The Consumer Specialty Products Association, a trade group whose members include P&G, Clorox Co. and SC Johnson, according to its 2016 annual report, also supported the law in the end. As negotiations continued, some other powerful opponents – the California Retailers Association, American Cleaning Institute and International Fragrance Association’s North America unit – changed their stance from opposed to neutral.
“Our members needed assurances that confidential business information would be protected to safeguard our members’ brands and investments in innovation,” said Steve Caldeira, CSPA’s president and chief executive officer.
Grocery and chemical trade groups were among those that remained opposed, arguing the rules were unclear, used questionable science and could prompt “frivolous, misguided lawsuits,” according to an August letter sent to the State Assembly.

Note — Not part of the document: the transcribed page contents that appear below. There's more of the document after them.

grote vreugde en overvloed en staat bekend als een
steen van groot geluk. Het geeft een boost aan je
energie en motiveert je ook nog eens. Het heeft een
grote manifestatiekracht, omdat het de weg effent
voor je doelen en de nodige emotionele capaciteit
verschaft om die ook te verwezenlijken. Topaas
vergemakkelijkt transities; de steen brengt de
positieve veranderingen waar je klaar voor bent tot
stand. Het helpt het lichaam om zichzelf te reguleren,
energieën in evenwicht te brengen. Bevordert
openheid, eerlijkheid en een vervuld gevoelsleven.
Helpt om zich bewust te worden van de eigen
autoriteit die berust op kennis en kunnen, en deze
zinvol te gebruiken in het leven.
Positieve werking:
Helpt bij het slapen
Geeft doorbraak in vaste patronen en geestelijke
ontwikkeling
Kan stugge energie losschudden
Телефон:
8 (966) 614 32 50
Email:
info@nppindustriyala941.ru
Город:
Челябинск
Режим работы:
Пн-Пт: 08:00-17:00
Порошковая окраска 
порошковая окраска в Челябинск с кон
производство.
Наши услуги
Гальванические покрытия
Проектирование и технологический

Federal cleaning-product disclosure bills introduced by former New York Representative Steve Israel and California Representative Raul Ruiz, both Democrats, haven’t progressed.

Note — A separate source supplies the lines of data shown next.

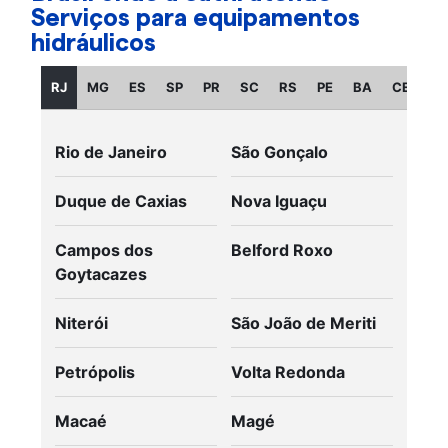
Serviços para equipamentos
hidráulicos
RJ
MG
ES
SP
PR
SC
RS
PE
BA
CE
GO
Rio de Janeiro
São Gonçalo
Duque de Caxias
Nova Iguaçu
Campos dos
Belford Roxo
Goytacazes
Niterói
São João de Meriti
Petrópolis
Volta Redonda
Macaé
Magé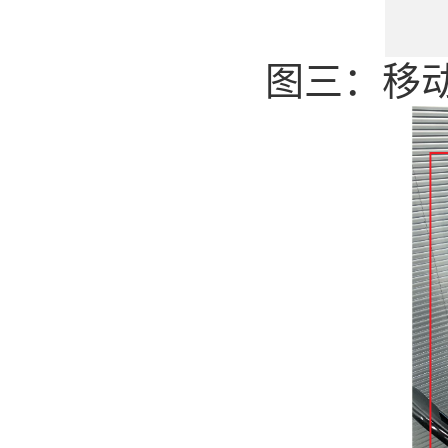
图
三：移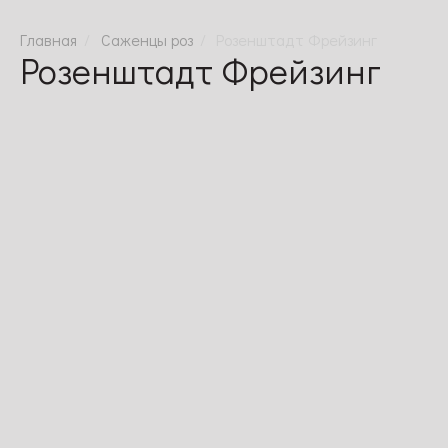
Саженцы роз
Розенштадт Фрейзинг
Розенштадт Фрейзинг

But with two of the largest states creating a de facto national standard, “companies now have a much greater incentive to formulate away from some of these chemicals of concern,” said Sarah Ervin, director of governmental affairs at Honest Co., a maker of personal-care and baby products. She helped negotiate the California law.
It won’t be easy. Though CSPA started a voluntary labeling program in 2010, Caldeira said, the new law means members will all have to make changes and invest “a lot of time and resources into meeting the requirements.”